Эгаре поневоле вспомнил друга своей юности Виджайю, жизнь которого была похожа на его жизнь, – пока один из них не потерял, а другой не нашел любовь.
В то лето, когда Манон ушла от Эгаре, Виджайя встретил свою будущую жену Кирайи. В результате дорожно-транспортного происшествия: он битый час кружил со скоростью черепахи на своем мотороллере по периметру площади Согласия, не решаясь перестроиться в густом потоке машин и покинуть перекресток с круговым движением. Она оказалась умной, доброй и решительной женщиной, с четкими представлениями о том, как ей надо жить. Виджайе было легко интегрироваться в ее жизненные планы. Для его собственных планов вполне хватало небольшого пространства, ограниченного девятью часами утра и шестью часами вечера: он был и остался ученым, руководителем проекта, специализировался на строении и реакционной способности человеческих клеток и их чувственных рецепторов. Он хотел знать, почему человек испытывает любовь под влиянием определенной пищи, почему запахи вызывают воспоминания о давно забытых, вытесненных из сознания впечатлениях детства. Почему человек боится тех или иных чувств. Почему испытывает отвращение к слизи или паукам. Как ведут себя клетки в теле человека, если он ведет себя по-человечески.

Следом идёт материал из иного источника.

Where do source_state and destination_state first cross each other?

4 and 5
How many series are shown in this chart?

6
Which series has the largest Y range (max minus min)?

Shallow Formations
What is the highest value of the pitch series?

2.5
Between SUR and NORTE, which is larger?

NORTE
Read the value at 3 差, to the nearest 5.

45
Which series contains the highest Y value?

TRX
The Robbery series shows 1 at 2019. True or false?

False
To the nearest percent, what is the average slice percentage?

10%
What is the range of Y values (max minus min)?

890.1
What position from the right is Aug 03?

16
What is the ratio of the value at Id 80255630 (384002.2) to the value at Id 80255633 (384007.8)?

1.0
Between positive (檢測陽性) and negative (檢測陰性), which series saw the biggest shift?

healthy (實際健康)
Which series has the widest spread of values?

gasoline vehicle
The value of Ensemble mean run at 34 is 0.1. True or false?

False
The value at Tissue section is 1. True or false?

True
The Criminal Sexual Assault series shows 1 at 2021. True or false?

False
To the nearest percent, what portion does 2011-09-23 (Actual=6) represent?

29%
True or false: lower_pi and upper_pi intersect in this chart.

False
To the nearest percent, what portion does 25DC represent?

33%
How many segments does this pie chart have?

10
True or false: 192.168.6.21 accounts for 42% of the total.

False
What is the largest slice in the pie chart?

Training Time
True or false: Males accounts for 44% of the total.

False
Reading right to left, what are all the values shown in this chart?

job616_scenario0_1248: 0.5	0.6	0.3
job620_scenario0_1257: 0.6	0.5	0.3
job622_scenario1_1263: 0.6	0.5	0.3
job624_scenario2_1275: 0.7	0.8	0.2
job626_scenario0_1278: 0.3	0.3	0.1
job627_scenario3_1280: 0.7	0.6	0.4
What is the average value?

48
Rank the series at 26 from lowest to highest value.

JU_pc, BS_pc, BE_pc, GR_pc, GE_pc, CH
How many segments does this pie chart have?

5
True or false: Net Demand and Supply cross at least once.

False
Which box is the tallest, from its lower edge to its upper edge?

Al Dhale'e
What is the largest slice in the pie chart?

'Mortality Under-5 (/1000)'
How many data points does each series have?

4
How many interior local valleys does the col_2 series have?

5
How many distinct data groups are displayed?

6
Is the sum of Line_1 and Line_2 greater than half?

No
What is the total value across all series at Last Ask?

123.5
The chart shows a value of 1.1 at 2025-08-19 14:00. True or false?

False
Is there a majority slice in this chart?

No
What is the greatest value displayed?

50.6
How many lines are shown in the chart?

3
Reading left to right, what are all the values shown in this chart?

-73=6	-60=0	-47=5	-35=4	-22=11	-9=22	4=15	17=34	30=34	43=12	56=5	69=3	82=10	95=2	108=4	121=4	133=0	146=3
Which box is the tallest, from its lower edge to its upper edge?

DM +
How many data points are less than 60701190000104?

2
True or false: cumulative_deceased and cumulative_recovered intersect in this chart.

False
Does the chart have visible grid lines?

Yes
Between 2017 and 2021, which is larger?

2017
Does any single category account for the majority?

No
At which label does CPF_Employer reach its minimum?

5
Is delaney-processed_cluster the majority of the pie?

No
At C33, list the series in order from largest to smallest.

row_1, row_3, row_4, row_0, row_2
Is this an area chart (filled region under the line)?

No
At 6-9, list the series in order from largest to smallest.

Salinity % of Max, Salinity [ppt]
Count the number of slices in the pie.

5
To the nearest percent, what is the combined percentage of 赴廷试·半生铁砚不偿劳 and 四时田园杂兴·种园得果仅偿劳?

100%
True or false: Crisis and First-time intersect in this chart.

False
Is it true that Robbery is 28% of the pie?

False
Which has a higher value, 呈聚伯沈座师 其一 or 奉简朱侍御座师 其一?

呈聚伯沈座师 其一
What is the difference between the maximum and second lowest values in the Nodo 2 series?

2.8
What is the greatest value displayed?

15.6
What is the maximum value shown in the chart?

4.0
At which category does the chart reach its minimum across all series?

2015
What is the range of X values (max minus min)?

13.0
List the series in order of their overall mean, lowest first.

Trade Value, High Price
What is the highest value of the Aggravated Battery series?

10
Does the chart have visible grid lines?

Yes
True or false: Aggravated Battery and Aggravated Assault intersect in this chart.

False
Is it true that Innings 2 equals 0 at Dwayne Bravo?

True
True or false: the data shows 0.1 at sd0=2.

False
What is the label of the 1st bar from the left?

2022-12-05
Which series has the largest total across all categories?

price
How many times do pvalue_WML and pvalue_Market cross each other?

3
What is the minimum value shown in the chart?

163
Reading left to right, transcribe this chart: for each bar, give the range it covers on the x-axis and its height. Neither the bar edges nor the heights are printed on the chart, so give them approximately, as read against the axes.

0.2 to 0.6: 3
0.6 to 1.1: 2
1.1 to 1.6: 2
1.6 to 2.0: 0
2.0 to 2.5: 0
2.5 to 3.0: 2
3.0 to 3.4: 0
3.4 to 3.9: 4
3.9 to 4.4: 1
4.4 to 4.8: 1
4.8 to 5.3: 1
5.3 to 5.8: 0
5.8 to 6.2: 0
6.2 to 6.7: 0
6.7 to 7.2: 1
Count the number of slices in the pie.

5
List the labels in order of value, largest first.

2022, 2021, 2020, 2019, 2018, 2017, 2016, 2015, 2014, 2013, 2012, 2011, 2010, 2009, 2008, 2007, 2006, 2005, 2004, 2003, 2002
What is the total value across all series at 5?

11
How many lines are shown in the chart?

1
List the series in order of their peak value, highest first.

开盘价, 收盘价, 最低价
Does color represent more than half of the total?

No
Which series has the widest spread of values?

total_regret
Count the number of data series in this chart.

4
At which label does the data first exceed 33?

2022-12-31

– Значит, ты ищешь душу? – сказал ему однажды Эгаре во время очередного ночного разговора по телефону.
– No, Sir. Я ищу механику, – ответил Виджайя. – Все в мире есть действие и реакция. Старение, страх, секс – все это регулируется твоей рецептивностью. Ты пьешь кофе, и я могу тебе объяснить, почему тебе приятен его вкус. Ты влюбляешься, и я могу сказать тебе, почему твой мозг ведет себя, как мозг невротика, страдающего навязчивыми состояниями.
Кирайи сама сделала робкому биологу предложение, и он, глубоко потрясенный своим счастьем, пробормотал «да». Он наверняка подумал о своих рецепторах, которые вертелись, как сверкающий шар на дискотеке. Вскоре он отправился с беременной Кирайи в Америку и потом регулярно посылал Эгаре снимки своих сыновей-близнецов. Сначала просто фотографии, потом прикрепленные файлы. Это были молодые мужчины спортивного вида, открыто и лукаво улыбающиеся в объектив и очень похожие на свою мать. Ровесники Макса.
Насколько иначе Виджайя прожил эти двадцать лет!
Макс, писатель, носитель наушников, будущий толкователь снов. Мой новоиспеченный добровольно-принудительный «сын». Неужели я уже такой старый, что произвожу впечатление отца взрослого сына? И… так ли уж это страшно?
И тут, посреди речной марины, мсье Эгаре вдруг почувствовал острую тоску – желание иметь семью. Иметь кого-нибудь, кто потом будет с радостью вспоминать о нем. Обрести возможность вернуться назад, в ту точку, в которой он не прочитал письмо.
А ты лишил Манон именно того, о чем сам так тоскуешь: ты отказался от воспоминаний о ней. Отказался произносить ее имя. Думать о ней каждый день с любовью и нежностью. Ты безжалостно изгнал ее из своего сознания. Фу, Жан Эгаре! Фу! Позор тебе, выбравшему страх!
«Страх изменяет, деформирует твое тело, как неумелый скульптор уродует ценный материал, – услышал он внутри себя голос Виджайи. – С той лишь разницей, что тебя вырубают изнутри и никто не видит осколков и целых слоев, которые откалываются от твоих стенок. Ты внутренне становишься все тоньше и уязвимей, и в конце концов любое крохотное чувство вышибает тебя из равновесия. Всего одно объятие – и тебе уже кажется, что ты разрушен, что ты погиб».
Если Жордану когда-нибудь понадобится отеческий совет, он скажет ему: «Никогда не слушай, что тебе говорит твой страх! Страх делает нас дураками».